[Data provided]

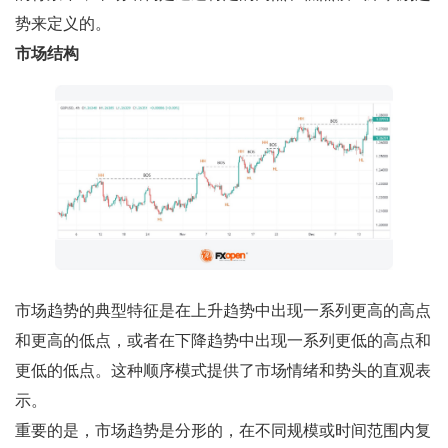
势来定义的。
市场结构
市场趋势的典型特征是在上升趋势中出现一系列更高的高点
和更高的低点，或者在下降趋势中出现一系列更低的高点和
更低的低点。这种顺序模式提供了市场情绪和势头的直观表
示。
重要的是，市场趋势是分形的，在不同规模或时间范围内复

[/Data provided]

Assignment: Without including any picture, restate every entry above exactly.

Answer for the task:
势来定义的。
市场结构
市场趋势的典型特征是在上升趋势中出现一系列更高的高点
和更高的低点，或者在下降趋势中出现一系列更低的高点和
更低的低点。这种顺序模式提供了市场情绪和势头的直观表
示。
重要的是，市场趋势是分形的，在不同规模或时间范围内复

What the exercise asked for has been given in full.